EXERCISES.
**A)** Can you print everything from "In contrast to" down to "shapes the space." in the passage on Theo Wujcik's Cantos paintings?
**B)** What comes next in the passage on Theo Wujcik's Cantos paintings, picking up after its final sentence?

GIVEN TEXT.
****

Wujcik’s personal symbolic structures are reworked in Cantos to metaphorically reference Dante. In Men Were We Once (Canto XIII) (1997), red drapery and a white button-down shirt represent Virgil and Dante. In this canto, the travelers enter the seventh circle of hell and meet those who have committed violence against themselves–suicides. These souls have been transmuted into tree stumps that speak and bleed. The empty wooden hangers directly reference both the wooden form of the souls as well as part of the punishment—that the flesh they used to “wear” now hangs like clothing among the trees. The comic strip imagery below the hangers hint at conflict and violence that they may have experienced in life, as well as the forest Dante describes in the story.

Theo Wujcik: Cantos is anchored by two large-scale paintings in the MFA’s collection: Canto II (1997) and Gates of Hell (1987).

Canto II, 1997. Polymer emulsion and charcoal on canvas. Gift of Bonita L. Cobb in memory of Nikki C. Cobb.

In Inferno, it is in Canto II that Dante learns how and why Virgil was sent to him—directed by three women in heaven looking out for his well being: Beatrice, St. Lucia, and Mary. Virgil has told Dante that they must travel through hell to get back on the proper path, and while Dante is at first brave, he quickly loses his resolve. He wavers not out of fear but from self-sabotage, uncertainty, and feelings of unworthiness.

In Wujcik’s Canto II, the viewer is confronted with an overwhelming fragmentation of images—one’s eyes slide over the monochrome surface looking for purchase, something solid to focus on. The element that resolves first and most prominently, that gives the eye a place to rest, is a large bolt in the upper right quadrant. The winding threads of the bolt may reference the concentric circles of hell that Dante is about to spiral into. Three butter knives are situated in the center of the canvas, large yet somehow almost invisible among the cacophony; below them appear three chain links all rendered naturalistically while surrounding and overlaid are cartoons and the ubiquitous diamond fence. Perhaps this jumble of overwhelming image fragment foreshadow the chaos and distress that Dante will experience in hell. Or perhaps it is all of the memories that Dante is attempting to make sense of to create a coherent narrative.

The Gates of Hell references Canto III when Dante and Virgil set out into the underworld. The gates are inscribed with verse ending “Abandon hope, who enter here.” This canto describes an area called the vestibule of hell where souls reside who took no sides in life. They are not in hell but neither are they out of it—eternally trapped in the liminal doorway due to their relentless self-interest in life. The sage figure on the left, presumably Virgil, encounters one such soul who, as described by Dante, is sentenced to eternally chase a banner while themselves being chased by bees (!). Further into the pictorial space is Charon, the ferryman for the souls who are driven by celestial balance to enter hell proper.

Gates of Hell, 1987. Acrylic and collage on canvas. Gift of Susan Johnson in honor of Katherine Pill.

In contrast to the thick chain link device that fragments the surface of Canto II, in Gates of Hell, the familiar device serves a different visual purpose. The figures and planes appear to be shaped from a diamond-wire armature. All are made of, behind and in front of the ubiquitous chain link motif. In this painting, the chain armatures are tantalizing. They create figures that are paradoxically solid and hollow. Like shades encountered in the underworld, they are simultaneously there and not. Rather than creating lines that obstruct and confuse the viewer’s progress through the pictorial space, here it creates and shapes the space.

****

EXTRACTED ENTRIES.
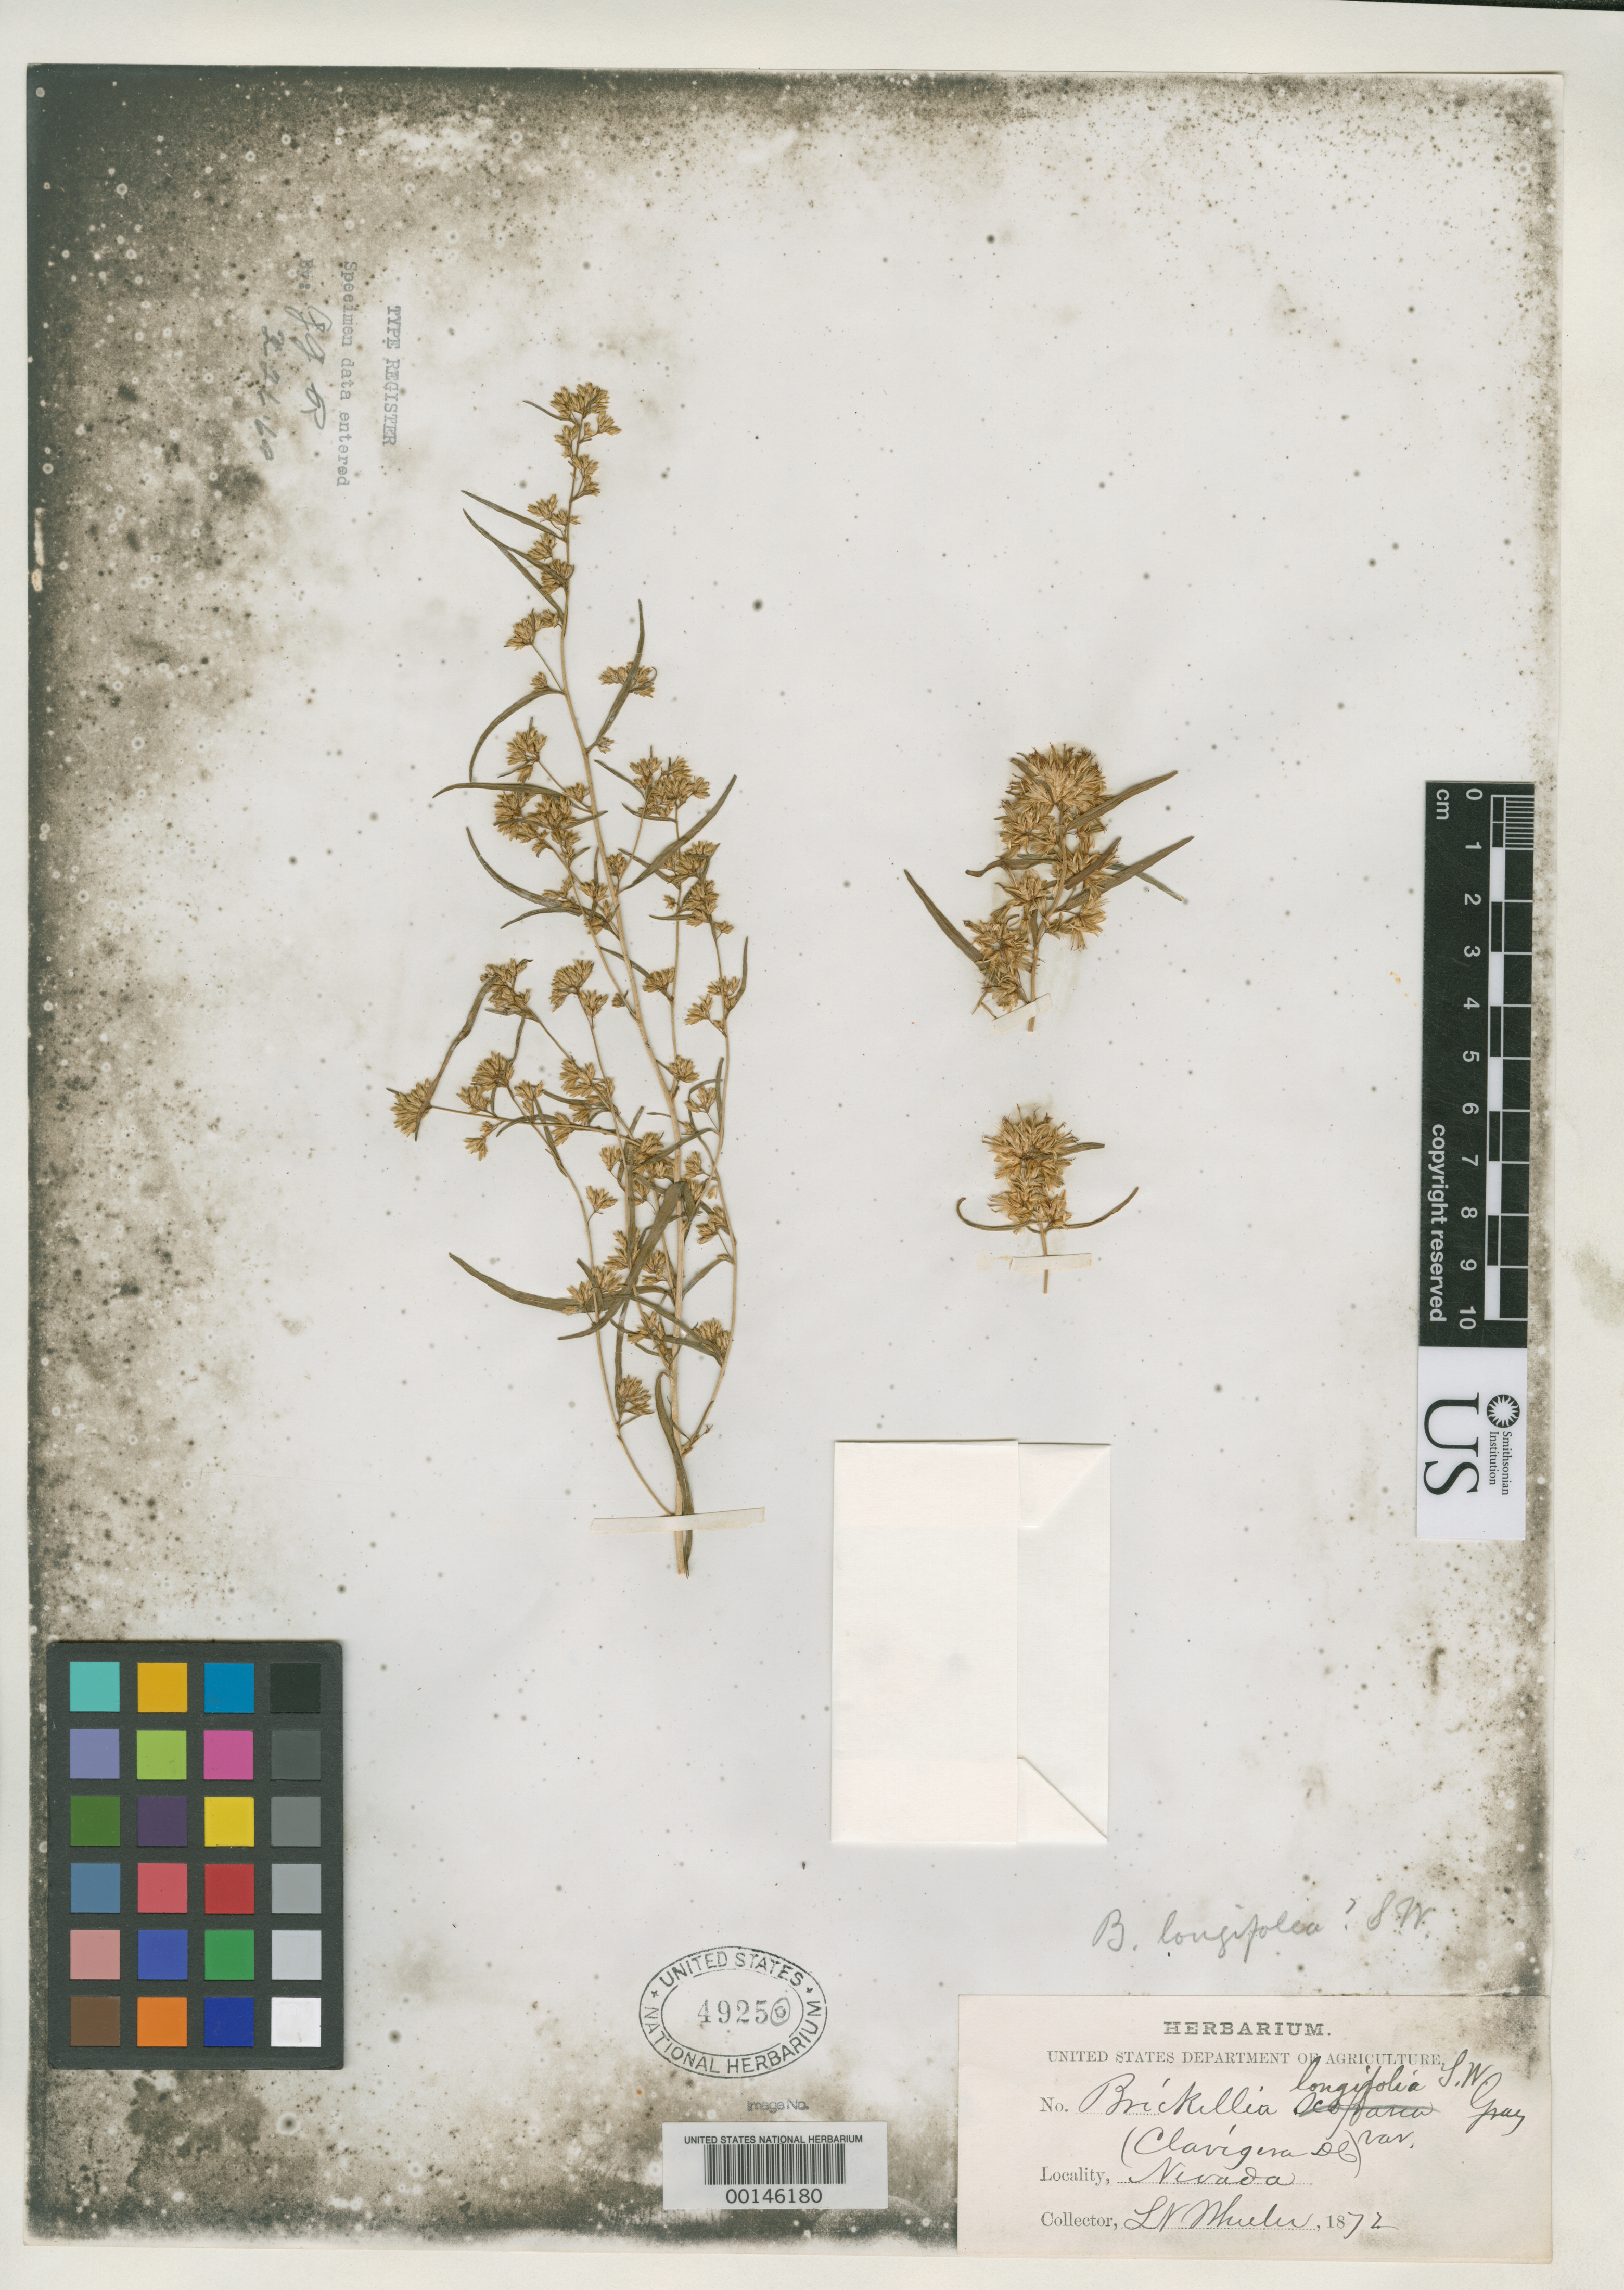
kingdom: Plantae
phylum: Tracheophyta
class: Magnoliopsida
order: Asterales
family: Asteraceae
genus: Brickellia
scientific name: Brickellia longifolia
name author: S. Watson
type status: Isotype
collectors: G. Wheeler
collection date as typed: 1872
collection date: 1872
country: United States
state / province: Nevada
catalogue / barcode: US 49250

****

FINAL ANSWERS.
**A)**
In contrast to the thick chain link device that fragments the surface of Canto II, in Gates of Hell, the familiar device serves a different visual purpose. The figures and planes appear to be shaped from a diamond-wire armature. All are made of, behind and in front of the ubiquitous chain link motif. In this painting, the chain armatures are tantalizing. They create figures that are paradoxically solid and hollow. Like shades encountered in the underworld, they are simultaneously there and not. Rather than creating lines that obstruct and confuse the viewer’s progress through the pictorial space, here it creates and shapes the space.

**B)**
The only solid elements in the painting are the pink door frame mouldings defining the edges of the space. Even these solid surfaces, however, when examined closely, reveal the chain links texturally embedded and painted over. Wujcik used paper towels, polymers, and other inclusions on the canvas surface to produce dimensionality on his otherwise relentlessly flat painting surfaces.

PSST!, 1997. Acrylic on canvas. Collection of Beth Daniels, Largo, FL.

Cantos provides viewers a way out of Wujcik’s Inferno with the paired paintings We Must Go (Canto XXXIV) (1997) and PSST! (1997) where the exit from hell is fittingly made of cantilever patio umbrellas. In We Must Go, the horizontally-mirrored umbrella canopies float on a white ground. It is a simple yet elegant composition that so subtly references the Inferno that were it not for the title, I think a viewer would not make the connection. PSST! is a painting after a preparatory collage included in the first gallery. Here, one umbrella canopy shape is filled in with a domestic scene from what looks like an interior design publication decades old even at the time of the painting’s creation. The mirrored canopy contains fragmented comic strip imagery, juxtaposing two different rendering styles, one an idealized interior space, the other a cartoon. In Dante’s Inferno, Canto XXXIV is the final one, where Dante and Virgil have come to the center of hell where Lucifer resides in stasis. In order to leave hell, they must climb down Lucifer’s torso to a point, only visible to those who know to look for it, where a threshold is crossed, gravity is inverted, the world is topsy turvy, and they are no longer in hell. In PSST!, especially as it is in conversation with the preparatory collage where the composition is inverted, the question is which is the ninth circle of hell and which is the way out? Is the ideal home scene hell or the way out?

Wujcik’s Cantos represent a theme that he returned to over the span of more than a decade. In other words, it wasn’t a thought that was completed easily. As Dante experienced, hell is not traversed easily, and the only way out is through.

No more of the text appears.